* **WHAT TO PRODUCE**: The text of every record, exactly as given and with no pictures, should be your output.

Collected data
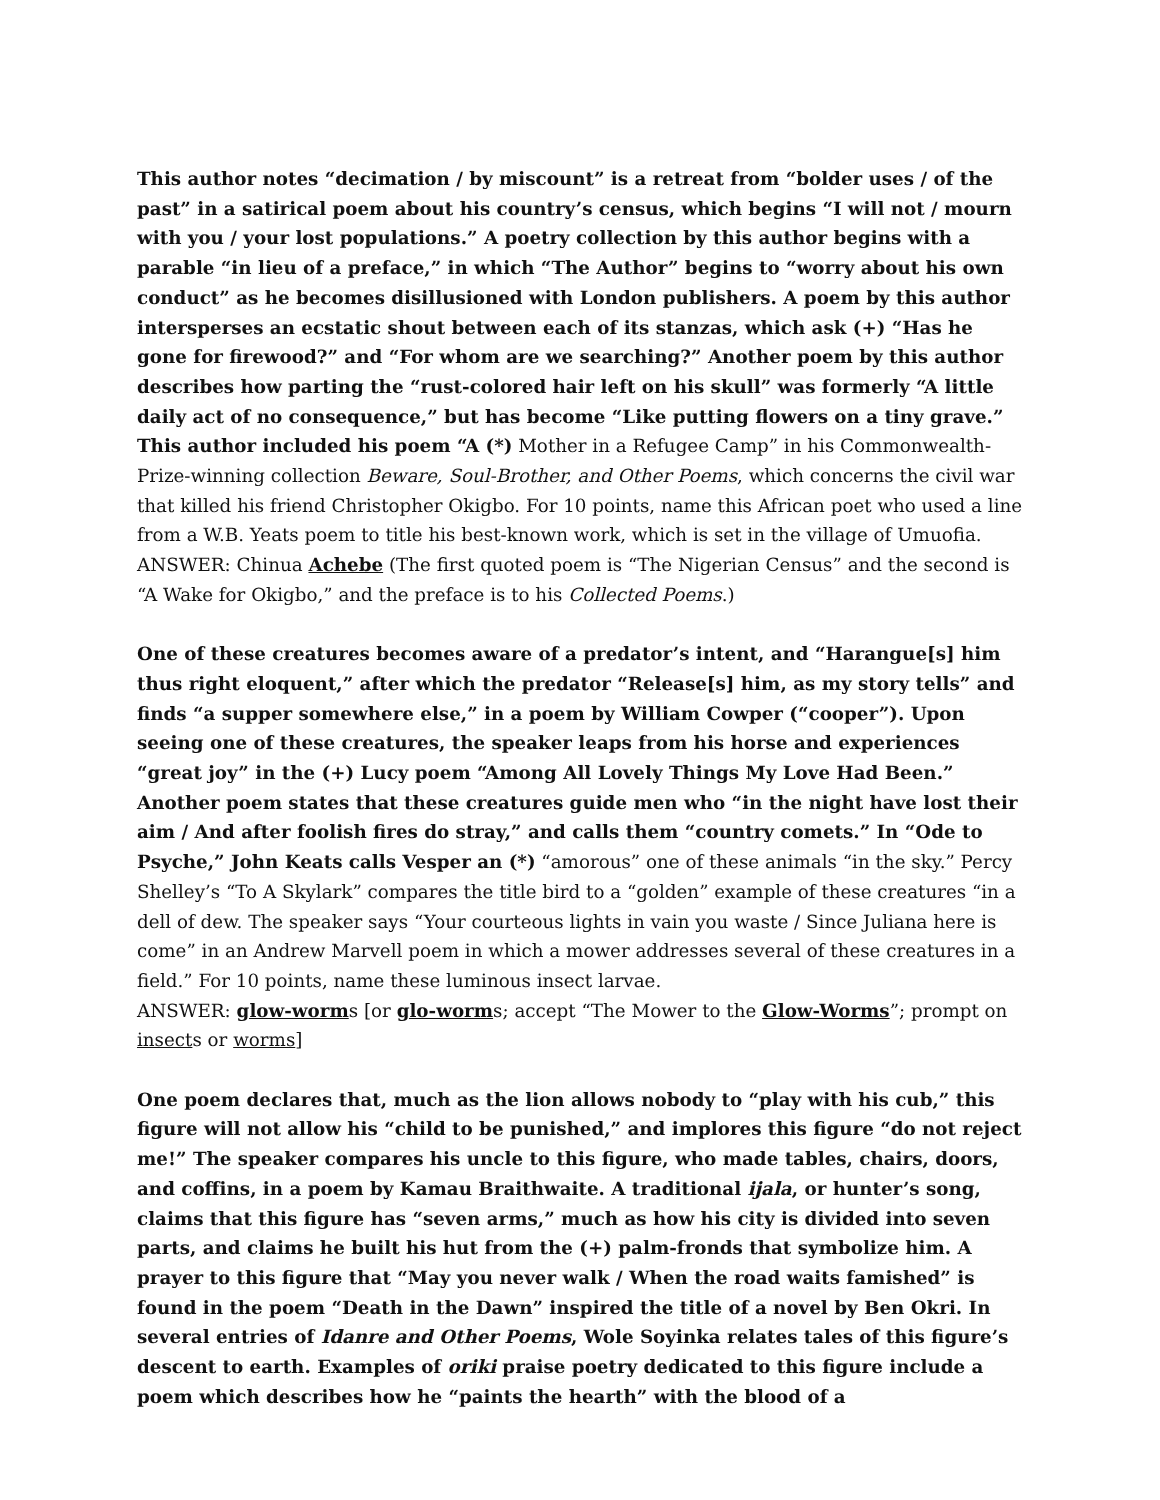This author notes “decimation / by miscount” is a retreat from “bolder uses / of the past” in a satirical poem about his country’s census, which begins “I will not / mourn with you / your lost populations.” A poetry collection by this author begins with a parable “in lieu of a preface,” in which “The Author” begins to “worry about his own conduct” as he becomes disillusioned with London publishers. A poem by this author intersperses an ecstatic shout between each of its stanzas, which ask (+) “Has he gone for firewood?” and “For whom are we searching?” Another poem by this author describes how parting the “rust-colored hair left on his skull” was formerly “A little daily act of no consequence,” but has become “Like putting flowers on a tiny grave.” This author included his poem “A (*) Mother in a Refugee Camp” in his Commonwealth-Prize-winning collection Beware, Soul-Brother, and Other Poems, which concerns the civil war that killed his friend Christopher Okigbo. For 10 points, name this African poet who used a line from a W.B. Yeats poem to title his best-known work, which is set in the village of Umuofia.
ANSWER: Chinua Achebe (The first quoted poem is “The Nigerian Census” and the second is “A Wake for Okigbo,” and the preface is to his Collected Poems.)
One of these creatures becomes aware of a predator’s intent, and “Harangue[s] him thus right eloquent,” after which the predator “Release[s] him, as my story tells” and finds “a supper somewhere else,” in a poem by William Cowper (“cooper”). Upon seeing one of these creatures, the speaker leaps from his horse and experiences “great joy” in the (+) Lucy poem “Among All Lovely Things My Love Had Been.” Another poem states that these creatures guide men who “in the night have lost their aim / And after foolish fires do stray,” and calls them “country comets.” In “Ode to Psyche,” John Keats calls Vesper an (*) “amorous” one of these animals “in the sky.” Percy Shelley’s “To A Skylark” compares the title bird to a “golden” example of these creatures “in a dell of dew. The speaker says “Your courteous lights in vain you waste / Since Juliana here is come” in an Andrew Marvell poem in which a mower addresses several of these creatures in a field.” For 10 points, name these luminous insect larvae.
ANSWER: glow-worms [or glo-worms; accept “The Mower to the Glow-Worms”; prompt on insects or worms]
One poem declares that, much as the lion allows nobody to “play with his cub,” this figure will not allow his “child to be punished,” and implores this figure “do not reject me!” The speaker compares his uncle to this figure, who made tables, chairs, doors, and coffins, in a poem by Kamau Braithwaite. A traditional ijala, or hunter’s song, claims that this figure has “seven arms,” much as how his city is divided into seven parts, and claims he built his hut from the (+) palm-fronds that symbolize him. A prayer to this figure that “May you never walk / When the road waits famished” is found in the poem “Death in the Dawn” inspired the title of a novel by Ben Okri. In several entries of Idanre and Other Poems, Wole Soyinka relates tales of this figure’s descent to earth. Examples of oriki praise poetry dedicated to this figure include a poem which describes how he “paints the hearth” with the blood of a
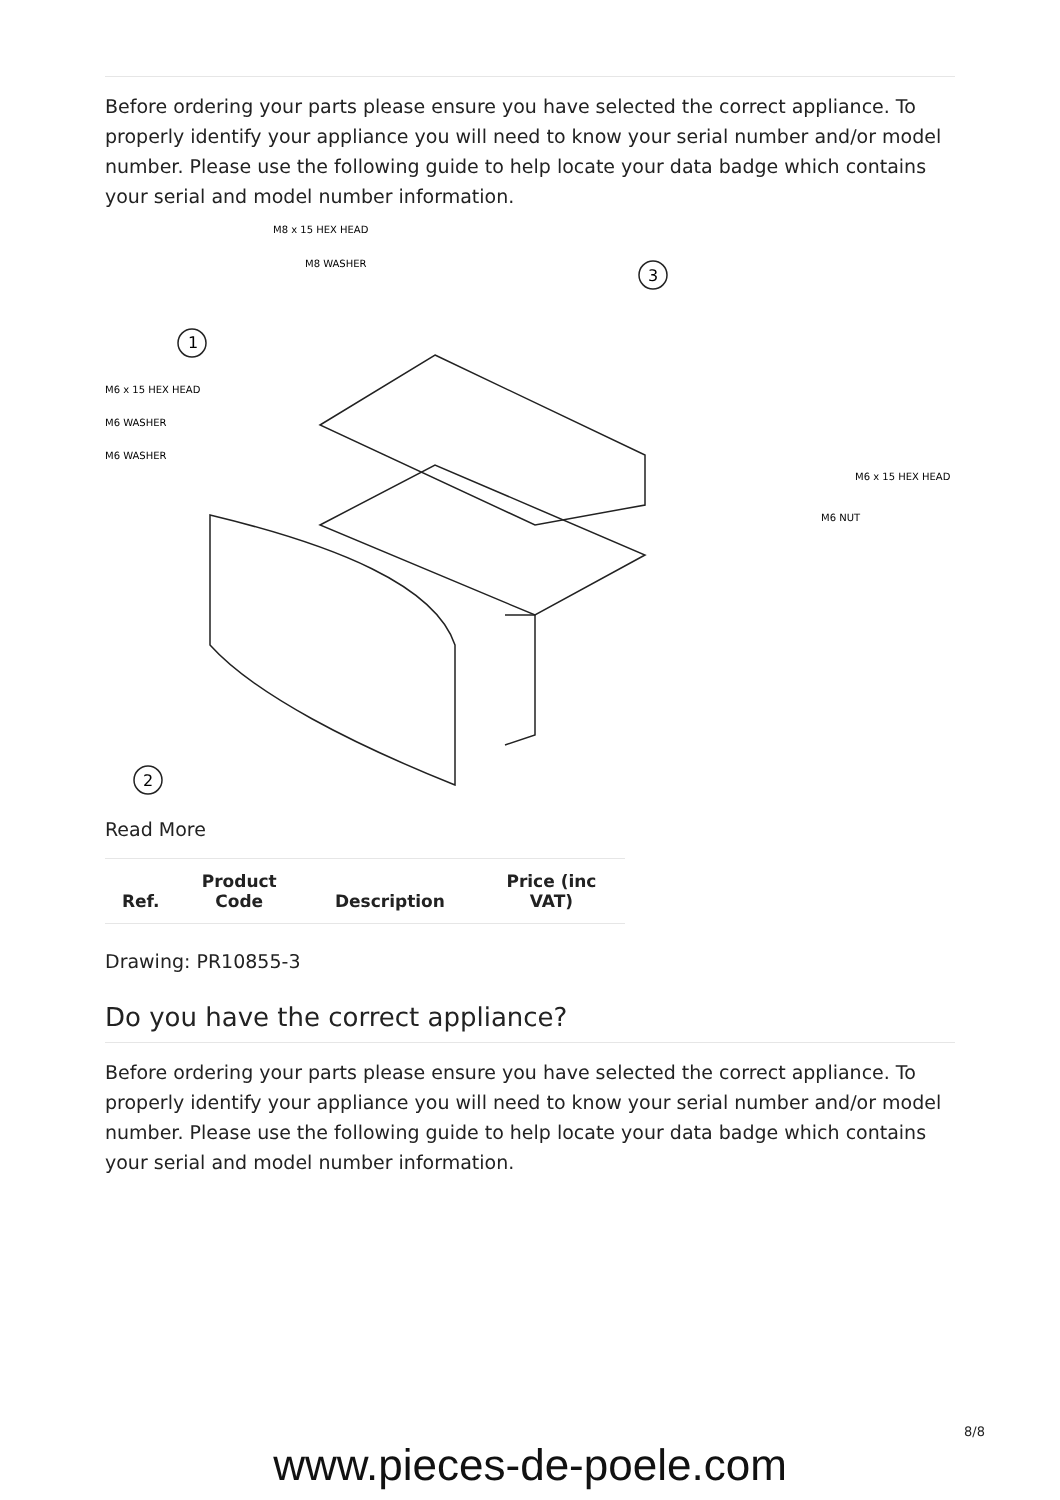Before ordering your parts please ensure you have selected the correct appliance. To properly identify your appliance you will need to know your serial number and/or model number. Please use the following guide to help locate your data badge which contains your serial and model number information.
M8 x 15 HEX HEAD
M8 WASHER
1
3
2
M6 x 15 HEX HEAD
M6 WASHER
M6 WASHER
M6 x 15 HEX HEAD
M6 NUT
Read More
| Ref. | Product Code | Description | Price (inc VAT) |
| --- | --- | --- | --- |
Drawing: PR10855-3
Do you have the correct appliance?
Before ordering your parts please ensure you have selected the correct appliance. To properly identify your appliance you will need to know your serial number and/or model number. Please use the following guide to help locate your data badge which contains your serial and model number information.
8/8
www.pieces-de-poele.com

* **TASK SOLUTION**:
This author notes “decimation / by miscount” is a retreat from “bolder uses / of the past” in a satirical poem about his country’s census, which begins “I will not / mourn with you / your lost populations.” A poetry collection by this author begins with a parable “in lieu of a preface,” in which “The Author” begins to “worry about his own conduct” as he becomes disillusioned with London publishers. A poem by this author intersperses an ecstatic shout between each of its stanzas, which ask (+) “Has he gone for firewood?” and “For whom are we searching?” Another poem by this author describes how parting the “rust-colored hair left on his skull” was formerly “A little daily act of no consequence,” but has become “Like putting flowers on a tiny grave.” This author included his poem “A (*) Mother in a Refugee Camp” in his Commonwealth-Prize-winning collection Beware, Soul-Brother, and Other Poems, which concerns the civil war that killed his friend Christopher Okigbo. For 10 points, name this African poet who used a line from a W.B. Yeats poem to title his best-known work, which is set in the village of Umuofia.
ANSWER: Chinua Achebe (The first quoted poem is “The Nigerian Census” and the second is “A Wake for Okigbo,” and the preface is to his Collected Poems.)
One of these creatures becomes aware of a predator’s intent, and “Harangue[s] him thus right eloquent,” after which the predator “Release[s] him, as my story tells” and finds “a supper somewhere else,” in a poem by William Cowper (“cooper”). Upon seeing one of these creatures, the speaker leaps from his horse and experiences “great joy” in the (+) Lucy poem “Among All Lovely Things My Love Had Been.” Another poem states that these creatures guide men who “in the night have lost their aim / And after foolish fires do stray,” and calls them “country comets.” In “Ode to Psyche,” John Keats calls Vesper an (*) “amorous” one of these animals “in the sky.” Percy Shelley’s “To A Skylark” compares the title bird to a “golden” example of these creatures “in a dell of dew. The speaker says “Your courteous lights in vain you waste / Since Juliana here is come” in an Andrew Marvell poem in which a mower addresses several of these creatures in a field.” For 10 points, name these luminous insect larvae.
ANSWER: glow-worms [or glo-worms; accept “The Mower to the Glow-Worms”; prompt on insects or worms]
One poem declares that, much as the lion allows nobody to “play with his cub,” this figure will not allow his “child to be punished,” and implores this figure “do not reject me!” The speaker compares his uncle to this figure, who made tables, chairs, doors, and coffins, in a poem by Kamau Braithwaite. A traditional ijala, or hunter’s song, claims that this figure has “seven arms,” much as how his city is divided into seven parts, and claims he built his hut from the (+) palm-fronds that symbolize him. A prayer to this figure that “May you never walk / When the road waits famished” is found in the poem “Death in the Dawn” inspired the title of a novel by Ben Okri. In several entries of Idanre and Other Poems, Wole Soyinka relates tales of this figure’s descent to earth. Examples of oriki praise poetry dedicated to this figure include a poem which describes how he “paints the hearth” with the blood of a
Before ordering your parts please ensure you have selected the correct appliance. To properly identify your appliance you will need to know your serial number and/or model number. Please use the following guide to help locate your data badge which contains your serial and model number information.
M8 x 15 HEX HEAD
M8 WASHER
1
3
2
M6 x 15 HEX HEAD
M6 WASHER
M6 WASHER
M6 x 15 HEX HEAD
M6 NUT
Read More
| Ref. | Product Code | Description | Price (inc VAT) |
| --- | --- | --- | --- |
Drawing: PR10855-3
Do you have the correct appliance?
Before ordering your parts please ensure you have selected the correct appliance. To properly identify your appliance you will need to know your serial number and/or model number. Please use the following guide to help locate your data badge which contains your serial and model number information.
8/8
www.pieces-de-poele.com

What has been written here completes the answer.